(Stored data)
# # # # #

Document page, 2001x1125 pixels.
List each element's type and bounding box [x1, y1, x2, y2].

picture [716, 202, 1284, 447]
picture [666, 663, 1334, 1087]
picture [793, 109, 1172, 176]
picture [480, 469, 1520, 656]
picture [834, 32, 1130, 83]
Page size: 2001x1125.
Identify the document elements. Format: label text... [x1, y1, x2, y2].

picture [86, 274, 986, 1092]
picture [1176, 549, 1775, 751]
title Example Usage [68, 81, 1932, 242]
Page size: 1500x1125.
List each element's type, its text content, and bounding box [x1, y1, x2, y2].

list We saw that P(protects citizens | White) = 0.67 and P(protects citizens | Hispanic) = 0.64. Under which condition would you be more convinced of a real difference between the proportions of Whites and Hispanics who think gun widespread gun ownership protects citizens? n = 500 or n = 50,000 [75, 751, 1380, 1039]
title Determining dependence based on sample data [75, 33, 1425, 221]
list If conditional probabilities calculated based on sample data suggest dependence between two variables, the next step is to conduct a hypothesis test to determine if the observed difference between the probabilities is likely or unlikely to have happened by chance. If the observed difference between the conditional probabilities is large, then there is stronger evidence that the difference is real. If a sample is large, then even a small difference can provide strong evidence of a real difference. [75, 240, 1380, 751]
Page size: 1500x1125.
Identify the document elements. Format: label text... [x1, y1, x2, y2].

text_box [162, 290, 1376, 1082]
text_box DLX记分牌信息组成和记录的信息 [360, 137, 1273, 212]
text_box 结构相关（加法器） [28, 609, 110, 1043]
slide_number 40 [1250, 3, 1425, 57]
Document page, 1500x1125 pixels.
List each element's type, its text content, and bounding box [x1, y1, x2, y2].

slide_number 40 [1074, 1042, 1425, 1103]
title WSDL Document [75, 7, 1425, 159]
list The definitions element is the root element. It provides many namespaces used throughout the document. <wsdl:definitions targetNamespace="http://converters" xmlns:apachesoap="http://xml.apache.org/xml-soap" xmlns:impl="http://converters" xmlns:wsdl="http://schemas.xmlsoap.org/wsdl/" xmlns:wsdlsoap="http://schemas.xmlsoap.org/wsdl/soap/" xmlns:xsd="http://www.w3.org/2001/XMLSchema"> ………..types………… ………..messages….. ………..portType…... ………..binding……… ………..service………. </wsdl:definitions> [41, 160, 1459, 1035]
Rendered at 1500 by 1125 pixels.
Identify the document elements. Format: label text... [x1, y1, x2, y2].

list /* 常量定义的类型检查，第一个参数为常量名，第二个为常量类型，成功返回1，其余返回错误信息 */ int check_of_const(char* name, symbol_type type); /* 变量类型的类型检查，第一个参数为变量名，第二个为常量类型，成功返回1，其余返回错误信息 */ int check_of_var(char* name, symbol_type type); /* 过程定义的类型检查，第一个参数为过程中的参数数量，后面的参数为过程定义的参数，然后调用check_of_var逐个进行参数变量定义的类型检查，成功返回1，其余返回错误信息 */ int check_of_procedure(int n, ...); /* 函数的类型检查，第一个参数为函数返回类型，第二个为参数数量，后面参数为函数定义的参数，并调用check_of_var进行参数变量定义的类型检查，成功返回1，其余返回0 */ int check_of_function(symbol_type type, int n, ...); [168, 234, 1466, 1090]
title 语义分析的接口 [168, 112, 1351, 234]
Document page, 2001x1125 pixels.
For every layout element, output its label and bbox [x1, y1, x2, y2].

# # # # #

The records above are to be repeated in full, word for word.

Document page, 2001x1125 pixels.
List each element's type and bounding box [x1, y1, x2, y2].

picture [716, 202, 1284, 447]
picture [666, 663, 1334, 1087]
picture [793, 109, 1172, 176]
picture [480, 469, 1520, 656]
picture [834, 32, 1130, 83]
Page size: 2001x1125.
Identify the document elements. Format: label text... [x1, y1, x2, y2].

picture [86, 274, 986, 1092]
picture [1176, 549, 1775, 751]
title Example Usage [68, 81, 1932, 242]
Page size: 1500x1125.
List each element's type, its text content, and bounding box [x1, y1, x2, y2].

list We saw that P(protects citizens | White) = 0.67 and P(protects citizens | Hispanic) = 0.64. Under which condition would you be more convinced of a real difference between the proportions of Whites and Hispanics who think gun widespread gun ownership protects citizens? n = 500 or n = 50,000 [75, 751, 1380, 1039]
title Determining dependence based on sample data [75, 33, 1425, 221]
list If conditional probabilities calculated based on sample data suggest dependence between two variables, the next step is to conduct a hypothesis test to determine if the observed difference between the probabilities is likely or unlikely to have happened by chance. If the observed difference between the conditional probabilities is large, then there is stronger evidence that the difference is real. If a sample is large, then even a small difference can provide strong evidence of a real difference. [75, 240, 1380, 751]
Page size: 1500x1125.
Identify the document elements. Format: label text... [x1, y1, x2, y2].

text_box [162, 290, 1376, 1082]
text_box DLX记分牌信息组成和记录的信息 [360, 137, 1273, 212]
text_box 结构相关（加法器） [28, 609, 110, 1043]
slide_number 40 [1250, 3, 1425, 57]
Document page, 1500x1125 pixels.
List each element's type, its text content, and bounding box [x1, y1, x2, y2].

slide_number 40 [1074, 1042, 1425, 1103]
title WSDL Document [75, 7, 1425, 159]
list The definitions element is the root element. It provides many namespaces used throughout the document. <wsdl:definitions targetNamespace="http://converters" xmlns:apachesoap="http://xml.apache.org/xml-soap" xmlns:impl="http://converters" xmlns:wsdl="http://schemas.xmlsoap.org/wsdl/" xmlns:wsdlsoap="http://schemas.xmlsoap.org/wsdl/soap/" xmlns:xsd="http://www.w3.org/2001/XMLSchema"> ………..types………… ………..messages….. ………..portType…... ………..binding……… ………..service………. </wsdl:definitions> [41, 160, 1459, 1035]
Rendered at 1500 by 1125 pixels.
Identify the document elements. Format: label text... [x1, y1, x2, y2].

list /* 常量定义的类型检查，第一个参数为常量名，第二个为常量类型，成功返回1，其余返回错误信息 */ int check_of_const(char* name, symbol_type type); /* 变量类型的类型检查，第一个参数为变量名，第二个为常量类型，成功返回1，其余返回错误信息 */ int check_of_var(char* name, symbol_type type); /* 过程定义的类型检查，第一个参数为过程中的参数数量，后面的参数为过程定义的参数，然后调用check_of_var逐个进行参数变量定义的类型检查，成功返回1，其余返回错误信息 */ int check_of_procedure(int n, ...); /* 函数的类型检查，第一个参数为函数返回类型，第二个为参数数量，后面参数为函数定义的参数，并调用check_of_var进行参数变量定义的类型检查，成功返回1，其余返回0 */ int check_of_function(symbol_type type, int n, ...); [168, 234, 1466, 1090]
title 语义分析的接口 [168, 112, 1351, 234]
Document page, 2001x1125 pixels.
For every layout element, output its label and bbox [x1, y1, x2, y2].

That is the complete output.